--- TASK BRIEF ---
Please edit the data below by changing every "Transcribe" to "Write out" and keeping all other lines the same. Leave the pictures out of your answer.

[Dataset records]
···

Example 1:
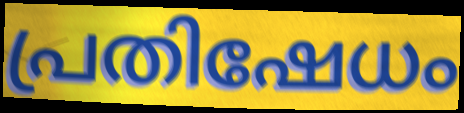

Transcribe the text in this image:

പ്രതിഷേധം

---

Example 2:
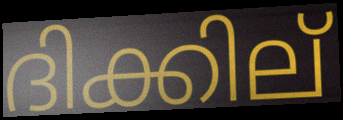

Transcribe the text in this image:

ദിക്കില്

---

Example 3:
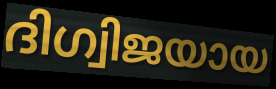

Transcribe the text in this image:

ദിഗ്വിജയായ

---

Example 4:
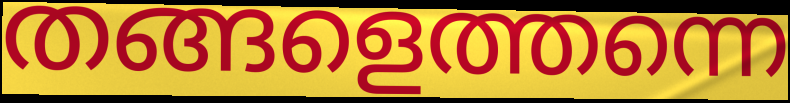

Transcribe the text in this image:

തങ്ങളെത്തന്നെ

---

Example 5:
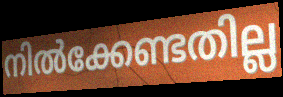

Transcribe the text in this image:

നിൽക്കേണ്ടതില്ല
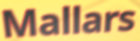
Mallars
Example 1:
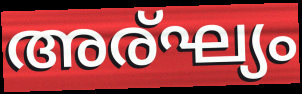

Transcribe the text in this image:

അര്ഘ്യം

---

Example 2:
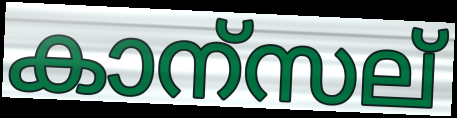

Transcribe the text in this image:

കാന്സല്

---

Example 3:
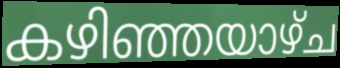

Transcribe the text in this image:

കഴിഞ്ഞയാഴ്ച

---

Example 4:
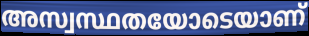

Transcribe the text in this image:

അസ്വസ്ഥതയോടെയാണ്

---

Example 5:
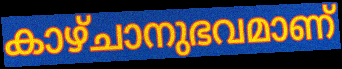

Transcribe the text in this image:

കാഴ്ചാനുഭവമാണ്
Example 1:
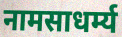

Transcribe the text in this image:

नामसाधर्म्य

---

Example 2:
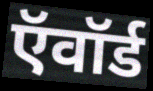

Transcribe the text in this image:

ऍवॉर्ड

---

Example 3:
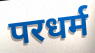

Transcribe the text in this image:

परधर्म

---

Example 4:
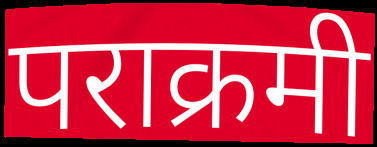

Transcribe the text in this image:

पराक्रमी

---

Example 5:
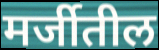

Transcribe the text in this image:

···

--- RESULT OF THIS EXERCISE ---
Example 1:

Write out the text in this image:

പ്രതിഷേധം

---

Example 2:

Write out the text in this image:

ദിക്കില്

---

Example 3:

Write out the text in this image:

ദിഗ്വിജയായ

---

Example 4:

Write out the text in this image:

തങ്ങളെത്തന്നെ

---

Example 5:

Write out the text in this image:

നിൽക്കേണ്ടതില്ല
Mallars
Example 1:

Write out the text in this image:

അര്ഘ്യം

---

Example 2:

Write out the text in this image:

കാന്സല്

---

Example 3:

Write out the text in this image:

കഴിഞ്ഞയാഴ്ച

---

Example 4:

Write out the text in this image:

അസ്വസ്ഥതയോടെയാണ്

---

Example 5:

Write out the text in this image:

കാഴ്ചാനുഭവമാണ്
Example 1:

Write out the text in this image:

नामसाधर्म्य

---

Example 2:

Write out the text in this image:

ऍवॉर्ड

---

Example 3:

Write out the text in this image:

परधर्म

---

Example 4:

Write out the text in this image:

पराक्रमी

---

Example 5:

Write out the text in this image:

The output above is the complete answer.